The potential function is calculated from two parts,

$$V_{\rm H}^{\rm MT}({\bf G}) = \bar V_{\rm H}({\bf G}) + \tilde V_{\rm H}({\bf G}) \enspace ,$$ (135)

where $\tilde V_{\rm H}({\bf G})$ is the analytic part, calculated from a Fourier transform of erfc

$$\tilde V_{\rm H}({\bf G}) = {4 \pi \over G^2} \left( 1 - \exp \! \left[ - {G^2 r_{\rm c}^2 \over 4 } \right] \right) n({\bf G})$$ (136)

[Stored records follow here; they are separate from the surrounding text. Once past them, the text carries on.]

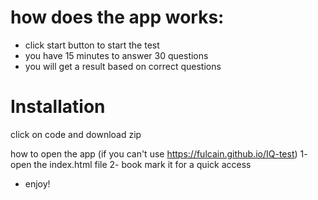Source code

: # how does the app works:

- click start button to start the test 
- you have 15 minutes to answer 30 questions 
- you will get a result based on correct questions

# Installation
click on code and download zip

how to open the app (if you can't use https://fulcain.github.io/IQ-test)
1- open the index.html file
2- book mark it for a quick access
- enjoy!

and $\bar V_{\rm H}({\bf G})$ is calculated from a discrete Fourier transform of the Green's function on an appropriate grid. The calculation of the Green's function can be done at the beginning of the calculation and has not to be repeated again. It is reported [75] that a cutoff of ten to twenty percent higher than the one employed for the charge density gives converged results. The same technique can also be applied for systems that are periodic in one and two dimensions.

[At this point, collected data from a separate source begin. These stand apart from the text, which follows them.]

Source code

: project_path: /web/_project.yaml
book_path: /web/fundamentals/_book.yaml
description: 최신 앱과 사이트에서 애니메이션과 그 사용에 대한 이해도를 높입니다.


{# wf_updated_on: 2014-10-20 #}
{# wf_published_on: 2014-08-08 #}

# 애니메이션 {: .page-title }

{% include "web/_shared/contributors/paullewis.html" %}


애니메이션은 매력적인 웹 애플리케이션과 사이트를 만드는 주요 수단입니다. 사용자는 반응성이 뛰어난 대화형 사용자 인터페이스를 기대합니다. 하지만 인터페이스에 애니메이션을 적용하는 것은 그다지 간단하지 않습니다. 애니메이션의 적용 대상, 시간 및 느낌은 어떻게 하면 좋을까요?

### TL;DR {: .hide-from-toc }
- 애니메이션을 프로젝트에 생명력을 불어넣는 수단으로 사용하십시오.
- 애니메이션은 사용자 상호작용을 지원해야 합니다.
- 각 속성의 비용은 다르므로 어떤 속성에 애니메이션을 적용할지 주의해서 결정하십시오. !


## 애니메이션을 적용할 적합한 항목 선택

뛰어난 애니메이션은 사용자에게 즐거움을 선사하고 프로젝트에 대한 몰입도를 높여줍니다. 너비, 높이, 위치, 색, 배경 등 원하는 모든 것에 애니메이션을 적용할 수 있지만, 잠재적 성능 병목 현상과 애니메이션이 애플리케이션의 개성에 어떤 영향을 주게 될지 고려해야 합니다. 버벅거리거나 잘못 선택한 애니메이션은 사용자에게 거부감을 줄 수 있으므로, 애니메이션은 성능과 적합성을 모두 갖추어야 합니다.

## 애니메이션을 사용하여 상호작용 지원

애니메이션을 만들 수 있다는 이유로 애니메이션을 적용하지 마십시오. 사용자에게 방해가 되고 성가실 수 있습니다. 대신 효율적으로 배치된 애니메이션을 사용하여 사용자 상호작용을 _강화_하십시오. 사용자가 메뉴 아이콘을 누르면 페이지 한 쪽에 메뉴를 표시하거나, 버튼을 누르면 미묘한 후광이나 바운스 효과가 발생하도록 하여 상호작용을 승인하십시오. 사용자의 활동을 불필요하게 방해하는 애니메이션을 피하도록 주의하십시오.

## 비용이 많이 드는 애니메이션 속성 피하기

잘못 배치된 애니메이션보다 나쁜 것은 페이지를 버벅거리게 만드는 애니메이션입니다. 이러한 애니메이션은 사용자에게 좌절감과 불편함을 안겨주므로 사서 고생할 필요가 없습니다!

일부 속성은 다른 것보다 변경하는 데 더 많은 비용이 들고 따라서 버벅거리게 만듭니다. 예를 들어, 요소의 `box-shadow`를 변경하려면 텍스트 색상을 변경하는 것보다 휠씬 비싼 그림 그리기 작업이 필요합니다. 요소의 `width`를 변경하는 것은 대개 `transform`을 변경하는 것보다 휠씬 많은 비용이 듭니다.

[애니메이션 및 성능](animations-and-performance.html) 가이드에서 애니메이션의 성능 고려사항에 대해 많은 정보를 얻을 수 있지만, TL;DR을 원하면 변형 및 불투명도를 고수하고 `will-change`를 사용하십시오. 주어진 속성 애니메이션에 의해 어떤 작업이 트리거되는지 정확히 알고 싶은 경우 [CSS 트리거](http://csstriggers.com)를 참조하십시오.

If the boundary conditions are appropriately chosen, the discrete Fourier transforms for the calculation of $\bar V_{\rm H}({\bf G})$ can be performed analytically [76]. This is possible for the limiting case where $r_{\rm c} = 0$ and the boundary conditions are on a sphere of radius $R$ for the cluster. For a one-dimensional system we choose a torus of radius $R$ and for the two-dimensional system a slab of thickness $Z$ . The electrostatic potential for these systems are listed in Table 2, where $G_{\rm xy} = \left[ g_{\rm x}^2 + g_{\rm y}^2 \right]^{1/2}$ and $J_{n}$ and $K_{n}$ are the Bessel functions of the first and second kind of integer order $n$ .

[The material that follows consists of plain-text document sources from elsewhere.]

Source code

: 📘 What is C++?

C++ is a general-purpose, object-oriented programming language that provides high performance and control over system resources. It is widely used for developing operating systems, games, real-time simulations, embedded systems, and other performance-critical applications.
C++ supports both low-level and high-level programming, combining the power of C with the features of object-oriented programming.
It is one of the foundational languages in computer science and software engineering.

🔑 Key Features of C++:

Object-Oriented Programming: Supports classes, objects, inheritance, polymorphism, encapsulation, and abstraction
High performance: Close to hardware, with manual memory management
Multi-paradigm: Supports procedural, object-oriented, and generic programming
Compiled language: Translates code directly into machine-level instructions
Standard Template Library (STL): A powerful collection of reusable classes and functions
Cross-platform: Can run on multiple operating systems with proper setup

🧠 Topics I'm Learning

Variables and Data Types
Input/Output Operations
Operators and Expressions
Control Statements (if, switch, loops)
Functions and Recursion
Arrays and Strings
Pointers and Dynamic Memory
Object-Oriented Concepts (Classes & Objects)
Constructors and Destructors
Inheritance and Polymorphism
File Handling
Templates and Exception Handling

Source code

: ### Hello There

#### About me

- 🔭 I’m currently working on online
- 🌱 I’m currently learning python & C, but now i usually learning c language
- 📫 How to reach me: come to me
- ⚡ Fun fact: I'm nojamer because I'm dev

Table 2: Fourier space formulas for the Hartree energy, see text for definitions.

Dim.	periodic	$(G^2/4\pi) V_{\rm H}({\bf G})$	$V_{\rm H}({\bf 0})$
0	-	$\left( 1 - \cos \left[ R G \right] \right) n({\bf G})$	$2 \pi R^2 n(0)$
1	z	$\left( 1 + R \left( G_{\rm xy} J_1 (R G_{\rm xy}) K_0(R g_{\rm z}) \right. \right.$
		$\left. \left. - g_{\rm z} J_0 (R G_{\rm xy}) K_1(R g_{\rm z}) \right) \right) n({\bf G})$	0
2	x, y	$\left( 1 - (-1)^{g_{\rm z}} \exp \left[ - G Z / 2 \right] \right) n({\bf G})$	0
3	x, y, z	n(G)	0

Hockney's method requires a computational box such that the charge density is negligible at the edges. This is equivalent to the supercell approach [77]. Practical experience tells that a minimum distance of about 3 Å of all atoms to the edges of the box is sufficient for most systems. The Green's function is then applied to the charge density in a box double this size. The Green's function has to be calculated only once at the beginning of the calculation. The other methods presented in this chapter require a computational box of double the size of the Hockney method as they are applying the artificially periodic Green's function within the computational box. This can only be equivalent to the exact Hockney method if the box is enlarged to double the size. In plane wave calculations computational costs grow linearly with the volume of the box. Therefore Hockney's method will prevail over the others in accuracy, speed, and memory requirements in the limit of large systems. The direct Fourier space methods have advantages through their easy implementation and for small systems, if not full accuracy is required, i.e. if they are used with smaller computational boxes. In addition, they can be of great use in calculations with classical potentials.